Epcon Industrial Systems has announced the launch of a patented process heating and emissions control system tailored to the demanding requirements of the composites manufacturing industry. The innovative solution integrates a Regenerative Thermal Oxidizer (RTO) with Secondary and Tertiary Heat Exchangers, offering unmatched energy efficiency and VOC destruction performance. 

At the core of the system is a multi-chamber RTO designed with airflow reversal through ceramic media beds, enabling more than 95% heat recovery efficiency and greater than 99% VOC removal. Engineered for a residence time of at least one second and operating temperatures up to 1600°F, the system ensures complete oxidation of volatile organic compounds commonly released during curing processes. 
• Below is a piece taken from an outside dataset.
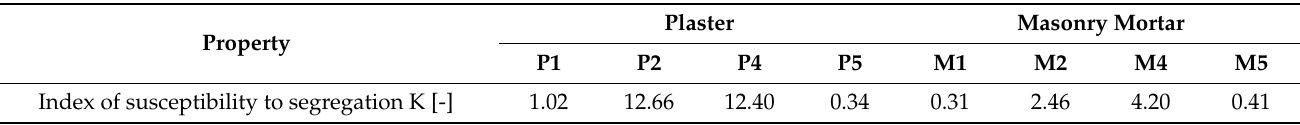
Table 5. Resistance to segregation test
Epcon’s engineering team custom-designed each RTO system based on flue gas volume, VOC concentration, and explosive limits. A key feature is the inclusion of burners with more than a 20:1 turndown ratio and combustion air fans controlled via variable frequency drive (VFD). These components maintain precise combustion chamber temperatures and fuel-to-air ratios across dynamic process conditions.

Downstream of the RTO, treated exhaust enters a Secondary Heat Exchanger that transfers energy to a fresh air stream feeding curing ovens. Real-time adjustments via VFDs ensure both temperature and pressure requirements are met efficiently. To further optimize thermal efficiency, a bypass hot stream mixing system reduces the load on burners while maintaining curing consistency. An auxiliary booster burner downstream provides final temperature regulation when needed.

In the final stage, the system’s Tertiary Heat Exchanger transfers residual heat from the treated air stream to water via an economizer coil. This preheated water, reaching temperatures around 160°F, is ideal for indirect heating of phenol-formaldehyde adhesives and sealants, further reducing plant utility costs. 

Also, the custom PLC-based control architecture supports remote operation and programmable process steps. This allows manufacturers to predefine setpoints for each phase of the curing cycle, ensuring fast response times and steady-state performance with minimal manual intervention.